Bij “het goede” denken we aan het goede doen, aan goede doelen, aan ethisch juist handelen. Een groot deel van onze menselijke geschiedenis hebben we “het goede” de krans gegeven van de goddelijke oorsprong. De tien geboden kwamen van God. Allah fluisterde Mohammed zijn soera’s in. “Als God de mens geen moreel kompas heeft gegeven, wie of wat dan wel want we lijken, op wat zieke geesten na, zo’n kompas wel te hebben”, is dan de redenering. Een redenering met nog steeds erg veel volgelingen overigens.

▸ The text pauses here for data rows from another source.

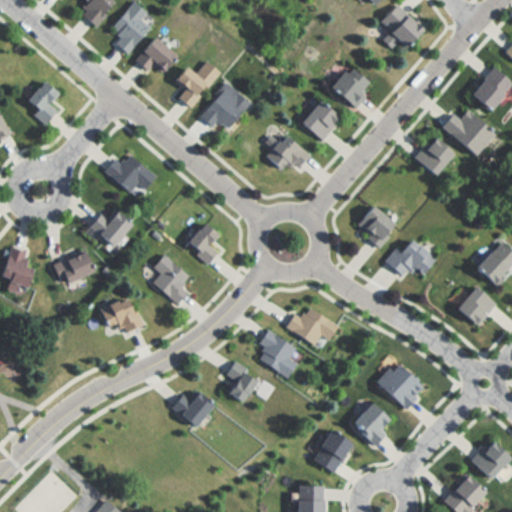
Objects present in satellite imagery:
building: (369, 1)
building: (369, 1)
building: (89, 8)
building: (90, 8)
road: (460, 13)
road: (437, 15)
road: (463, 15)
building: (397, 24)
building: (398, 24)
building: (126, 26)
building: (126, 27)
building: (507, 51)
building: (507, 52)
building: (150, 55)
building: (150, 56)
building: (345, 85)
building: (185, 86)
building: (185, 86)
building: (346, 86)
building: (483, 89)
building: (483, 89)
road: (146, 96)
building: (40, 103)
building: (41, 103)
road: (403, 105)
building: (221, 107)
building: (222, 107)
road: (376, 108)
road: (106, 110)
road: (129, 112)
road: (419, 112)
building: (316, 120)
building: (317, 120)
building: (461, 131)
building: (462, 131)
road: (86, 136)
building: (285, 153)
building: (286, 153)
building: (426, 155)
building: (426, 155)
road: (36, 163)
road: (1, 168)
building: (125, 173)
building: (125, 173)
road: (287, 194)
road: (257, 196)
road: (320, 201)
road: (247, 208)
road: (290, 209)
building: (1, 214)
building: (1, 215)
road: (237, 219)
building: (108, 226)
building: (369, 226)
building: (369, 226)
road: (5, 227)
building: (108, 227)
road: (335, 236)
building: (199, 243)
building: (200, 243)
building: (403, 257)
building: (403, 258)
building: (490, 262)
building: (491, 263)
building: (13, 265)
building: (14, 266)
building: (69, 266)
building: (70, 267)
road: (326, 275)
road: (255, 279)
building: (165, 280)
building: (165, 280)
road: (316, 287)
road: (408, 303)
road: (203, 306)
building: (470, 306)
building: (471, 306)
building: (117, 315)
building: (117, 315)
road: (392, 316)
road: (512, 325)
building: (306, 326)
building: (306, 326)
road: (226, 339)
building: (274, 354)
building: (274, 354)
road: (502, 360)
park: (36, 361)
road: (484, 368)
road: (493, 369)
road: (135, 372)
building: (240, 383)
road: (509, 383)
building: (241, 384)
building: (395, 386)
building: (396, 386)
road: (468, 396)
road: (502, 402)
road: (17, 404)
building: (189, 407)
building: (189, 408)
road: (5, 417)
building: (368, 424)
road: (497, 424)
building: (368, 425)
road: (434, 439)
building: (334, 451)
building: (329, 452)
building: (483, 458)
building: (484, 459)
road: (13, 462)
park: (125, 468)
road: (382, 479)
building: (458, 495)
building: (458, 495)
park: (43, 496)
building: (307, 498)
building: (307, 499)
building: (100, 508)
building: (102, 508)
road: (351, 510)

Het ware en het schone leefden in die tijd ook hoog op de lijst, maar die spirituele legitimatie ervan ontbrak. Het probleem is echter als dat “goede” het kompas wordt waarmee de inrichting van de maatschappij wordt gericht, het goede gecorrumpeerd raakt door macht en het goede zo ook het voertuig wordt voor onderdrukking (van de vrouw of andere rassen bijvoorbeeld) voor oorlog en terreur.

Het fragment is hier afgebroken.